Anyone have any info on this. Is it more "programmable" then the current models? All I want is a single programmable button for SLEEP on my bedroom TV. I have to press 5 times to get to the SLEEP function now. I found it being discussed on the DirecTV forums by a "TechKnowItAll" while Googling around.  I have a Harmony One on the L/R set but would really like DirecTV to come out with a "slightly more programmable" remote like the ones they have now.


----------



## GenTso (Aug 26, 2008)

You should be able to sequence with a Harmony One. You're limited to five steps, but that covers it from the sound of things. I've never heard of a way to program sequences into a D* remote. Maybe you can, but I don't think so. The only difference between older models and the one you mention (I believe) is a backlight, no?


----------



## Edmund (Apr 17, 2003)

The rc65 is exactly the same as the rc64, but with more codes. Nothing else is new.


----------



## TBlazer07 (Feb 5, 2009)

Except as I stated in the OP the Harmony One is in the l/r, I was referring to the B/R TV.


GenTso said:


> You should be able to sequence with a Harmony One. You're limited to five steps, but that covers it from the sound of things. I've never heard of a way to program sequences into a D* remote. Maybe you can, but I don't think so. The only difference between older models and the one you mention (I believe) is a backlight, no?


----------



## TBlazer07 (Feb 5, 2009)

Figures ..... thanks.


Edmund said:


> The rc65 is exactly the same as the rc64, but with more codes. Nothing else is new.


----------



## mdavej (Jan 31, 2007)

THIS is pretty close and is under $20. UEI makes D* remotes and this new one (One-for-all version pictured below and RCA version linked above). It likely has most of the codes of the R65 and does the macros (and learning) you seek. And contrary to the manual, you can learn or put a macro on nearly any button. You can also use advanced codes to put any function you like on any button without learning. The radio shack 15-134 is another option which is also made by UEI and has the same capabilities.


----------



## TBlazer07 (Feb 5, 2009)

Interesting, thanks. Don't know why, I still like the "fit and feel" of the D* remote. I wish they would make an "advanced" version.



mdavej said:


> THIS is pretty close and is under $20. UEI makes D* remotes and this new one (One-for-all version pictured below and RCA version linked above). It likely has most of the codes of the R65 and does the macros (and learning) you seek. And contrary to the manual, you can learn or put a macro on nearly any button. You can also use advanced codes to put any function you like on any button without learning. The radio shack 15-134 is another option which is also made by UEI and has the same capabilities.


----------



## Mike Bertelson (Jan 24, 2007)

TBlazer07 said:


> Anyone have any info on this. Is it more "programmable" then the current models? All I want is a single programmable button for SLEEP on my bedroom TV. I have to press 5 times to get to the SLEEP function now. I found it being discussed on the DirecTV forums by a "TechKnowItAll" while Googling around.  I have a Harmony One on the L/R set but would really like DirecTV to come out with a "slightly more programmable" remote like the ones they have now.
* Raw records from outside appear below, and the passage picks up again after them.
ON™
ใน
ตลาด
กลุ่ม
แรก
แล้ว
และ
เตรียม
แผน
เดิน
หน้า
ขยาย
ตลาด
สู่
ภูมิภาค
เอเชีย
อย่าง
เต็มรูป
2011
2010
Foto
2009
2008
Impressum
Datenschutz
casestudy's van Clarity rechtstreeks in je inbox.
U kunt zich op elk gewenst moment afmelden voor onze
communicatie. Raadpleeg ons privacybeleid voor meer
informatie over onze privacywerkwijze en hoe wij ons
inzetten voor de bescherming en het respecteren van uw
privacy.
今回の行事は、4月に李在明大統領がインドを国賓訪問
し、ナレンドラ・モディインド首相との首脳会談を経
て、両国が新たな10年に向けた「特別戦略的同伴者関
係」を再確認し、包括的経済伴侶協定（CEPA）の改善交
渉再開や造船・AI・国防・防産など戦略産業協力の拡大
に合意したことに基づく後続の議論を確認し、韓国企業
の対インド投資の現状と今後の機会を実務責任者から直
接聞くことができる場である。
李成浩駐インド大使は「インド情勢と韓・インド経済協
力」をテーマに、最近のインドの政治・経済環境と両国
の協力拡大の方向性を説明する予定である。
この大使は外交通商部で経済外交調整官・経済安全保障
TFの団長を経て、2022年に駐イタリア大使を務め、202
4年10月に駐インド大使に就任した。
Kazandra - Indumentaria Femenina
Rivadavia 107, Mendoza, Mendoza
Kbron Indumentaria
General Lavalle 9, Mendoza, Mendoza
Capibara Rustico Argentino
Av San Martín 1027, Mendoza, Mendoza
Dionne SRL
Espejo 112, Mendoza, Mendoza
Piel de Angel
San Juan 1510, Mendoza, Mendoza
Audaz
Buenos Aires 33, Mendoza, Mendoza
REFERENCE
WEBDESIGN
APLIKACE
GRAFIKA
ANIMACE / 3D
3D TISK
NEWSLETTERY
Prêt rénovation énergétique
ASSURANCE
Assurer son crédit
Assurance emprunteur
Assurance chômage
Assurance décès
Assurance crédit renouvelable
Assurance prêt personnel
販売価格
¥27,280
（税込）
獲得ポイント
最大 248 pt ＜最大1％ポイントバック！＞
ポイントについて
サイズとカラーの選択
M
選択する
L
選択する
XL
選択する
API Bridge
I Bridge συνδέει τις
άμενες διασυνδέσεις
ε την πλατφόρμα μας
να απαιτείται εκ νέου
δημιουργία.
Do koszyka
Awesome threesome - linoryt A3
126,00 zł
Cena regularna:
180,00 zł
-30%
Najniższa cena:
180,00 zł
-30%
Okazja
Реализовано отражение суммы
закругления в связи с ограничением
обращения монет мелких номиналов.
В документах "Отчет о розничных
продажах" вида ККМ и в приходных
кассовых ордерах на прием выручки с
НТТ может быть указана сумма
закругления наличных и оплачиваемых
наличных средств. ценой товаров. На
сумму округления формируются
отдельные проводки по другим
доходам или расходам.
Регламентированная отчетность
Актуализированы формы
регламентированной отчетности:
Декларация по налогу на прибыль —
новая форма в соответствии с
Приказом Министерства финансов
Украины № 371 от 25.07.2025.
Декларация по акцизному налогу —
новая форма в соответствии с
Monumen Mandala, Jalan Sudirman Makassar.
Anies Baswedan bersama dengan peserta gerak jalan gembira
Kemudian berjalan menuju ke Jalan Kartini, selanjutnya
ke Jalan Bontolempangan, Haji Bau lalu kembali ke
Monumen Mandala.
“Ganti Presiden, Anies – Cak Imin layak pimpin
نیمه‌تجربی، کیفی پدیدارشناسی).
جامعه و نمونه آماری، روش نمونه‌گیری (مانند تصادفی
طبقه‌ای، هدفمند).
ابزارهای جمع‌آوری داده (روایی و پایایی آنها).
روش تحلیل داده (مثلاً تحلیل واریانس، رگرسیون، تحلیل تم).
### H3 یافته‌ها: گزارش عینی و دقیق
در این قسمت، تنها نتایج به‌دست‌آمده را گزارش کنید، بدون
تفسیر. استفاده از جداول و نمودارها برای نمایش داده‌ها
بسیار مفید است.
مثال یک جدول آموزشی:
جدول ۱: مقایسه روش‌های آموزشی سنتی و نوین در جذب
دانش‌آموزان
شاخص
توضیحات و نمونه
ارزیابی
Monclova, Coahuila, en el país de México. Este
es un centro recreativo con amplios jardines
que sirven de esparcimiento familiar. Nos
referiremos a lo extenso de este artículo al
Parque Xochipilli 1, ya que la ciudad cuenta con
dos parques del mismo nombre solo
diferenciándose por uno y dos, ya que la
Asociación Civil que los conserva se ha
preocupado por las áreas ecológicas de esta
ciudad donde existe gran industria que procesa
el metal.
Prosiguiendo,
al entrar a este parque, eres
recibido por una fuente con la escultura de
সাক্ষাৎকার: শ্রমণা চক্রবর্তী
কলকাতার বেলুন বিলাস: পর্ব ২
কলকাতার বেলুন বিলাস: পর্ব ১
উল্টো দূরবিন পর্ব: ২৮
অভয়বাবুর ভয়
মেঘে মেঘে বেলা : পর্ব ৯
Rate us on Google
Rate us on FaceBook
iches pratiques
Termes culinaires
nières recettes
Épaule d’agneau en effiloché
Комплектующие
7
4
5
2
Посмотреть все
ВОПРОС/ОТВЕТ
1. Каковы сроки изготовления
I know this may not help but here's the manual for your remote.

http://www.directv.com/learn/pdf/Remote_Controls/DIRECTVRC65RBforWeb.pdf

At any rate, you can't program a single button.

Mike


----------



## Stuart Sweet (Jun 19, 2006)

As far as I've been told the only difference between RC64 and RC65 are additional remote codes.


----------



## sack9 (Mar 13, 2007)

I believe the rc65rb is also back-lit.


----------



## Max Mike (Oct 18, 2008)

Let me guess... no Roku code.


----------